Medya toplumları, kitleleri yöneten bir araçtır. Bizzat 'kitle iletişim aracı' olup kitleleri hareketlendiren, yönlendiren önemli bir güçtür. Önemli iletişim bilimcileri kuvvetler birliği üçlemesi olan yasama, yürütme ve yargının yanına medyayı da ekleyerek dördüncü büyük güç olarak nitelendiriyorlar.

Bu kadar önemli bir güç olan ve kitleleri yönlendiren-yöneten medya canavarı yine yaptı yapacağını! Geçtiğimiz günlerde T.C.'de, T.C. askerlerinin Diyarbakır'da girmiş olduğu çatışma da 13 askerin hayatını kaybetmesi büyük bir medya pompalaması ile televizyonlardan, radyolardan, gazetelerden, internetten halka pompalandı. Olay o kadar çok büyütüldü ki artık can sıkıcı bir hal aldı.

Asker bu elbet çatışmaya girecek, elbet yaralanacak, hayatını kaybedecek. Bundan doğal ne olabilir ki? 13 asker hayatını kaybetti diye günlerdir televizyonlar susmadı, gazeteler yazmaktan usanmadı. Türkiye'nin bir çok şehrinde 'terörü lanetleme' gösterileri yapıldı.

İşte medyanın gücü bu. Birşeyi alır, evirir çevirir sonra da halka pompalar. Günlerce aynı şeyden bahseder. Sonra mı? Halkı sokağa döker. Toplum içerisinde zıt kutuplar yaratır ve çatışmalar yaratır.
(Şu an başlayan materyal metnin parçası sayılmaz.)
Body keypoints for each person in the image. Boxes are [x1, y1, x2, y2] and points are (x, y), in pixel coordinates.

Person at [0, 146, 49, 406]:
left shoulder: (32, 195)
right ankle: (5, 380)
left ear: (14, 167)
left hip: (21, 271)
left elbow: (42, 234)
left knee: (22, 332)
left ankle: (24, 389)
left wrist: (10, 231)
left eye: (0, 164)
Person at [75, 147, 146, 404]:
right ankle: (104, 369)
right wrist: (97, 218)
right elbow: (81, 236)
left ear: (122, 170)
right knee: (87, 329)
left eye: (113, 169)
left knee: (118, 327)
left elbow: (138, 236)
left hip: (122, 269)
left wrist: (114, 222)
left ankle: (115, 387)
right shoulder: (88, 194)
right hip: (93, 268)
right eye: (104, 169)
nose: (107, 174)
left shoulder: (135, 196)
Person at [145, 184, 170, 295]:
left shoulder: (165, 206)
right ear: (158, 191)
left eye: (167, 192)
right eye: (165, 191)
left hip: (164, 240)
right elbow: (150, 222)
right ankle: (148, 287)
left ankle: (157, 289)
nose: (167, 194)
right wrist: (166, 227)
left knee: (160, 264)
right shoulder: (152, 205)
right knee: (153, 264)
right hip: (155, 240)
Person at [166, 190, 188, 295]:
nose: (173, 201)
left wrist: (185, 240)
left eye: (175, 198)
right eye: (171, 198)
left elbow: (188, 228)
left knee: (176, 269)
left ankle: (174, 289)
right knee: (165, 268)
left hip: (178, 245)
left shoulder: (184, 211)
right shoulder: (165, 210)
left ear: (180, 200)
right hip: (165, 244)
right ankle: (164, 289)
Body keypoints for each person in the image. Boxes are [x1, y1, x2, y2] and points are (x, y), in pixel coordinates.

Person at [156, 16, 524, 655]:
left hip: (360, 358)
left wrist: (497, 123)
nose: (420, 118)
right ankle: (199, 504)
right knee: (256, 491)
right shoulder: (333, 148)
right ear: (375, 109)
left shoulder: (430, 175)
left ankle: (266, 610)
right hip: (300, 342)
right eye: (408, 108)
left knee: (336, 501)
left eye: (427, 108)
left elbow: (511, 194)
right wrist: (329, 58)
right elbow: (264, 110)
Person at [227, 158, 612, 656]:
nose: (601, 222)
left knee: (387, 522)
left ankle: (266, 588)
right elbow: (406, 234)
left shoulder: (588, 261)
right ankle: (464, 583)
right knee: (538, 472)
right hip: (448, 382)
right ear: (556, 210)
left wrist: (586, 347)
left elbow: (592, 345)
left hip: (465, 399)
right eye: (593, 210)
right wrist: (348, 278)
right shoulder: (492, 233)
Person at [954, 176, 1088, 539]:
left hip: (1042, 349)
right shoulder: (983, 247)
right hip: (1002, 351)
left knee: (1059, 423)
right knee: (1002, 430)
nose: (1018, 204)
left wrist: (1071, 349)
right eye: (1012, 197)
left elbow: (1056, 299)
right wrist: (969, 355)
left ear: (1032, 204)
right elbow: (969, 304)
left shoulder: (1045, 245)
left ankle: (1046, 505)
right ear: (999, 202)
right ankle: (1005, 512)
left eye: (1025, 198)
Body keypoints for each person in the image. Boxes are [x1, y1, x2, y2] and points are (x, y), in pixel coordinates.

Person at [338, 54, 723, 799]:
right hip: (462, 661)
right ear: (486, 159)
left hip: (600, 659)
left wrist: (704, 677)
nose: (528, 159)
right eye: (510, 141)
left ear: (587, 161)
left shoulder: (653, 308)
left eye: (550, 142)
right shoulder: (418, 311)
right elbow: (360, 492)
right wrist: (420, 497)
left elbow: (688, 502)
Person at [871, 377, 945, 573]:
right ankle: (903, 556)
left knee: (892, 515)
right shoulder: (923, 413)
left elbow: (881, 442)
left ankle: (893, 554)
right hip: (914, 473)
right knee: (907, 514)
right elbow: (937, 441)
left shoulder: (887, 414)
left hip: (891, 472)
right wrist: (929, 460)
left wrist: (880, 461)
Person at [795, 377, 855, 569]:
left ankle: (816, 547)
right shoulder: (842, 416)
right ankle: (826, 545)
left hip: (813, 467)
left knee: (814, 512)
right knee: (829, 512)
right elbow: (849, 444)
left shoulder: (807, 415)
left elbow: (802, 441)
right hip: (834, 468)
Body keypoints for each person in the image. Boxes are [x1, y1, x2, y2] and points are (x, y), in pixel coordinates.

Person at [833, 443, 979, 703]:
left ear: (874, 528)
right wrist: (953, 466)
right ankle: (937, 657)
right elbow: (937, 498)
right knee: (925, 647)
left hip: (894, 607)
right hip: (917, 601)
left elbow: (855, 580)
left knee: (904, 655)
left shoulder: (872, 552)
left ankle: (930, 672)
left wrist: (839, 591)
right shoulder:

Nedir bu kadar büyütülecek şey? Daha önce de binlerce asker Güneydoğu'da hayatını kaybetti. Hayatını kaybeden asker sayısı biraz yükselince hemen medya pompalaması devreye giriyor, halk içindeki 'milli' duyguları dürtecek görevlerini yerine getiriyor. Hani daha çok 'millileşeceğiz' ya! Sağcı politikanın yıllarca, eline geçtiği her fırsatta yaptığı şey bu. Daha çok millileşmek...

'Millileşmek' ne ola ki? Eğer basit ve ucuz bir medya pompalamasıyla yaratılabilecek bir şeyse bu 'millileşmenin' ya da 'milliyetçileşmenin' pek de bir anlam ve değeri yok. Büyük puntolarla yazılmış bir gazete manşetiyle, sabahlı akşamlı yayınlanan tartışma-haber programlarıyla 'milliyetçi' duyguları kabarıyorsa bir toplumun ortada apaçık bir sorun var.

Ya medya işini iyi yapıyor, ya da 'milliyetçilik' o kadar ucuz bir kavram ki bir gazete manşetiyle satılabiliyor. Bir buçuk liralık bir değeri var o zaman! Bir tartışma programına çıkan 'milliyetçi' görüşe sahip birkaç gazeteci-yazarın sözüyle 'milliyetçilik' oluyorsa helal olsun bu medyaya.

Tarih boyunca önemli bir siyasi ideoloji olan 'milliyetçiliği' bir gazete fiyatıyla satılıyorsa bu ideoloji bitmiştir arkadaş! Bir bakın milliyetçilik kavramının son zamanlarda yükseldiği ülkelere. Ne kazanmışlar ne kaybetmişler... Birinci Dünya Savaşı'ndan sonra 'milliyetçilik' dünya üzerinde popülerliğini kaybetmeye başladı. Birleşemez denilen büyük Avrupa birleşti ve büyük bir birlik oldu. Milliyetçilik gibi geri kalmış bir kavramı bir kenara atıp birleşen Avrupa ülkeleri daha da güçlendiler. Bugün herşey Avrupa Birliği standartları ile alınıp satılıyor. Avrupa Birliği ile yatıp, Avrupa Birliği ile kalkıyoruz.

Millliyetçiliği bir kenara bırakıp birleşen ve güçlenen bir Avrupa örneği var önümüzde. T.C. hala milliyetçilik üzerine siyaset yürütmeye devam ediyor. Bu yolla ancak kendi içine kapanık bir Türkiye hayali gerçekleşir. O zaman bol bol millileşir Türkiyeliler... 'Ya sev, ya terket', 'ne mutlu Türk'üm diyene' gibi söylemlerin hala ideolojik olarak dile getirildiği bir ülkede büyüklükten, gelişmeden, ilerlemeden ve demokrasiden bahsedilemez.

T.C.'nin ve Türkiyelilerin yıllardır küçümsediği Kuzey Kıbrıs, kendilerinden fazlasıyla özgürlükçü ve demokratik. Demokrasinin geliştiği bir ülke olduğunu 2012'de Rumlarla birleşerek Birleşik Kıbrıs hayalinin gerçekleşmesi ile tüm dünyaya gösterecek!